Assim, a força física torna-se elemento para sustentar a ideia de superioridade masculina. Na maioria das vezes o feminicídio é realizado por motivos fúteis, que são esquecidos e banalizados pela população. Tome-se, por exemplo, a morte de mulheres adulteras. A falta de lealdade num relacionamento não dá o direito de acabar com a vida de ninguém. Na tentativa de que as mulheres internalizem a inferioridade, muitas vezes, utiliza-se o argumento de que é uma traidora e mereceu morrer. A par deste panorama, não podemos deixar de considerar que a lei do feminicídio é um avanço no combate a violência doméstica e familiar contra a mulher, no sentido que oferece instrumentos jurídicos que protegem a mulher de uma sociedade machista. Contudo, a consciência da desigualdade entre homens e mulheres está muito longe de ser alcançada, uma vez a superioridade masculina é um processo naturalizado na sociedade. 3. CONCLUSÃO O que procuramos demonstrar neste trabalho são os avanços que a lei do feminicídio trouxe para a sociedade brasileira. Para compreender tal processo, torna-se necessário considerar as raízes históricas, econômicas e políticas que estão na base das relações sociais de produção e reprodução das sociedades de classes. No contexto histórico desta sociedade é imprescindível a análise da relação entre homens e mulheres na sociedade patriarcal, como também o surgimento e desenvolvimento da propriedade privada. O feminicídio é reflexo da naturalização dos processos socioculturais que leva a submissão e exploração da mulher nos diferentes contextos sociais. Como procuramos demonstrar, essa naturalização de processos biológicos, dado como social, são construídas historicamente no seio da sociedade que apresenta o capitalismo e o patriarcado como base. Além disso, a necessidade da força ideológica da classe dominante em reafirmar a submissão da mulher ao homem leva a agressão física. Os dispositivos legais presentes no Brasil, buscam reduzir as desigualdade e resguardar a população discriminada. O aumento de crimes contra a vida da mulher levou a construção de um aparato legal que objetiva minimizar as injustiças sociais, como é o caso da lei do feminicídio que altera o código penal brasileiro ao tratar do homicídio da mulher como crime hediondo. Assim, procuramos fazer uma análise de como surge essa submissão da mulher em relação ao homem, e a contribuição dos instrumentos legais conquistados pela sociedade brasileira no combate a violência contra a mulher.

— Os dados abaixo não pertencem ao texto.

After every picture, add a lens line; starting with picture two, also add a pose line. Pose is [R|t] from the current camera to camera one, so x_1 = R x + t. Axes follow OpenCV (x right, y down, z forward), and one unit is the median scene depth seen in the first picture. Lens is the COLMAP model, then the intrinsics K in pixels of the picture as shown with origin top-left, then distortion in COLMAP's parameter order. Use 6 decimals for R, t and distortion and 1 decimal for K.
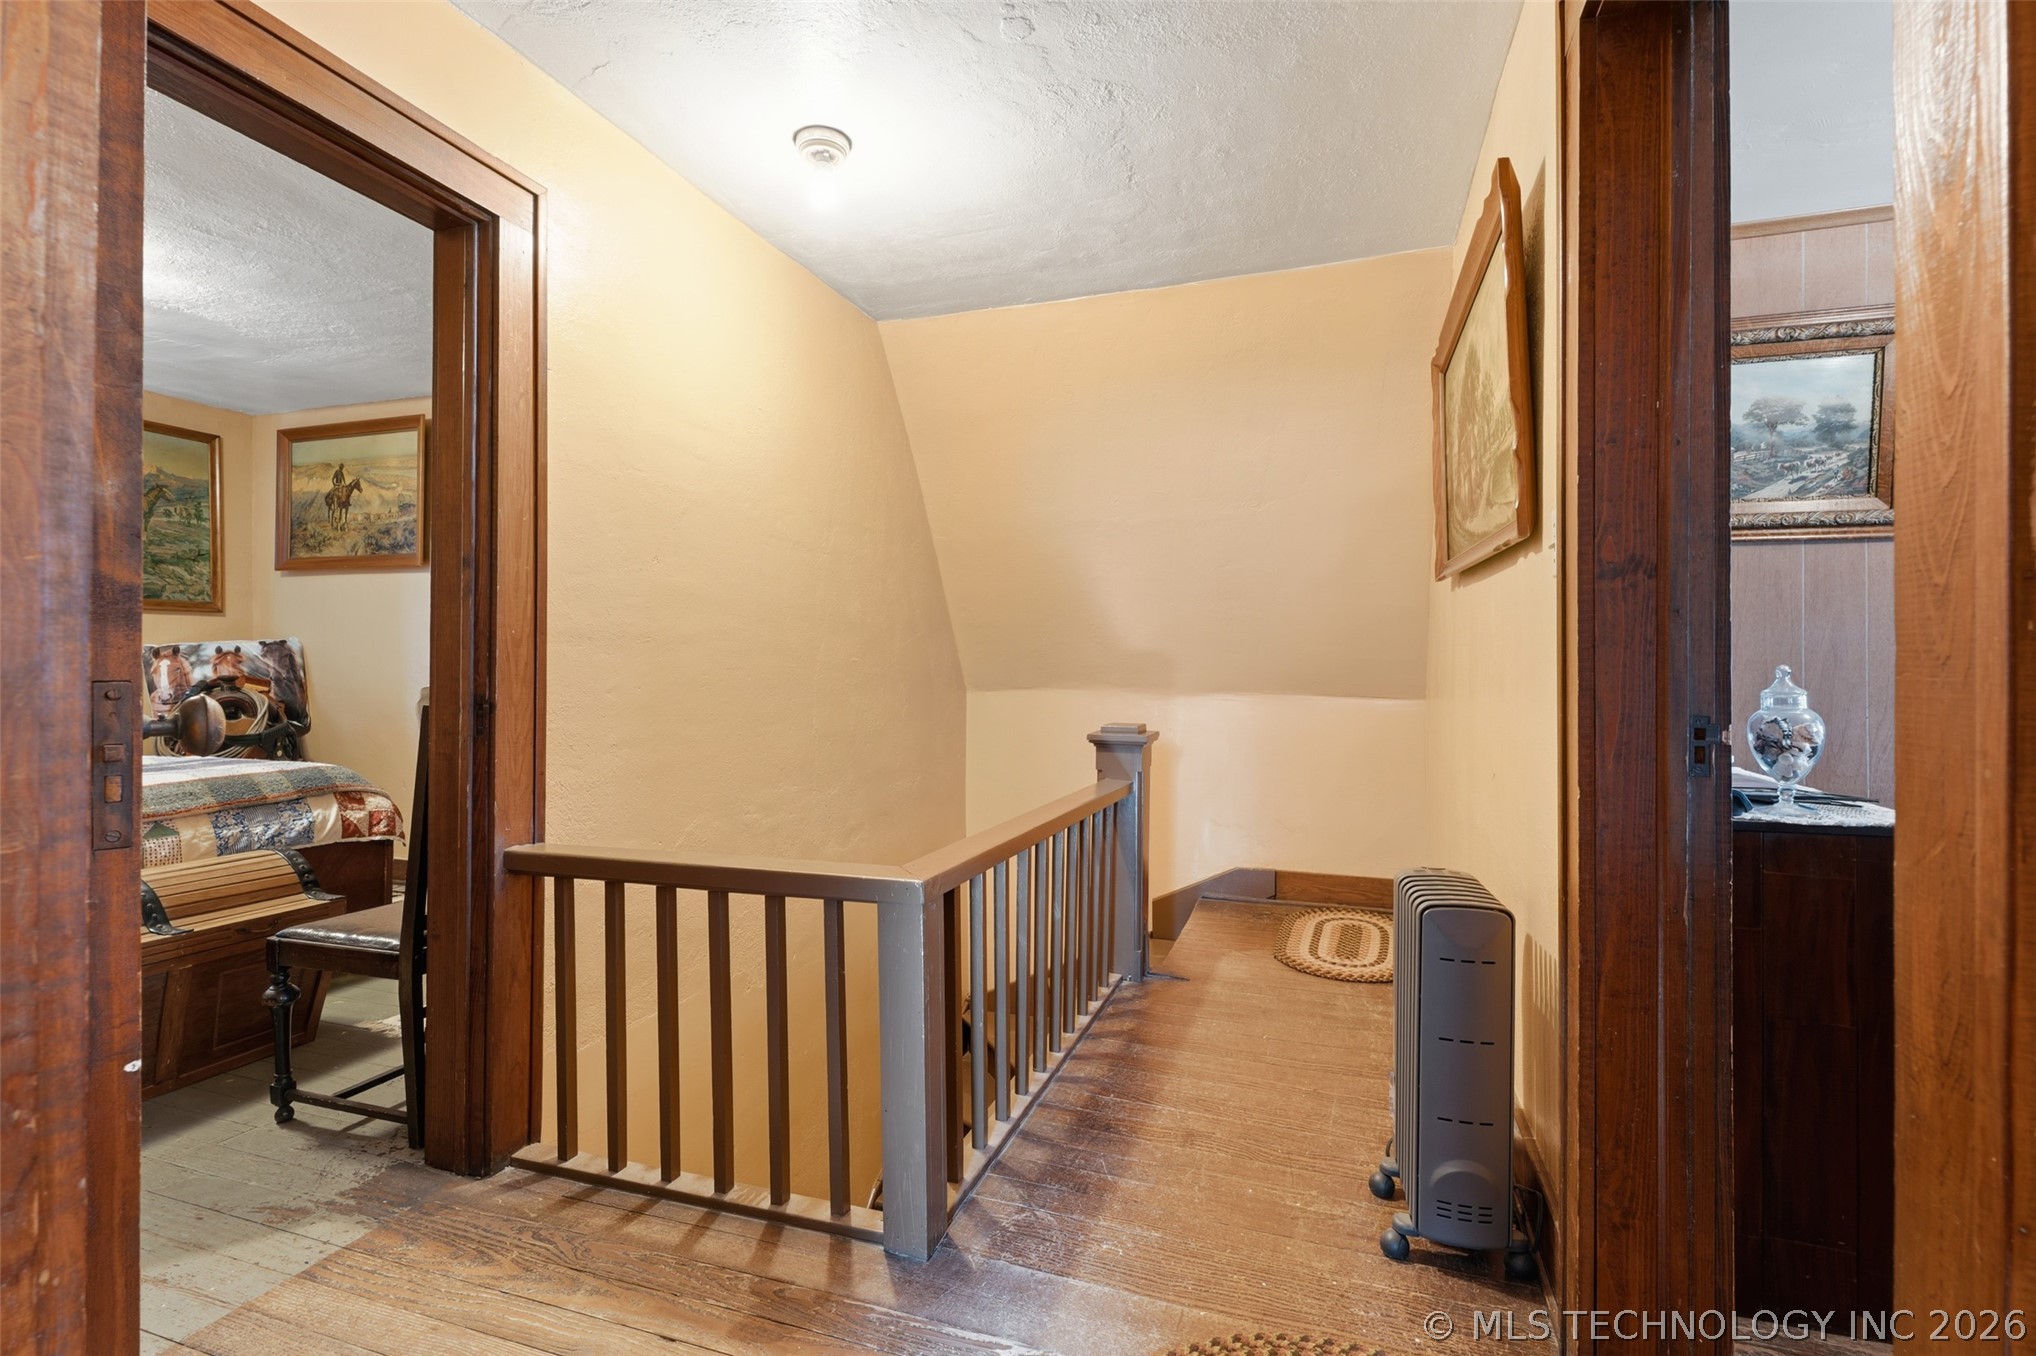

4. REFERÊNCIAS BRASIL. Lei nº 11.340, de 7 de agosto de 2006. Cria mecanismos para coibir a violência doméstica e familiar contra a mulher, nos termos do 8 o do art. 226 da Constituição Federal. BRUSCHINI, Cristina. Gênero e Trabalho no Brasil: Novas conquistas ou persistência da discriminação? In: ROCHA, Maria Isabel Baltar (org.). Trabalho e gênero: Mudanças, permanências e desafios. São Paulo: Editora 34, 2000. MARX, Karl. Para a Questão Judaica. São Paulo: Expressão Popular, 2009. MARX, Karl; ENGELS, Friedrich. Manifesto do Partido Comunista. In: Textos III. São Paulo: Edições Sociais, 1977. MARX, Karl; ENGELS, Friedrich. A Ideologia Alemã. São Paulo: HUCITEC, 1993. SAFFIOTI, Heleieth. O poder do Macho. São Paulo: Moderna, 1987. TONET, Ivo. Sobre o Socialismo. Curitiba: Livros Editora, 2002.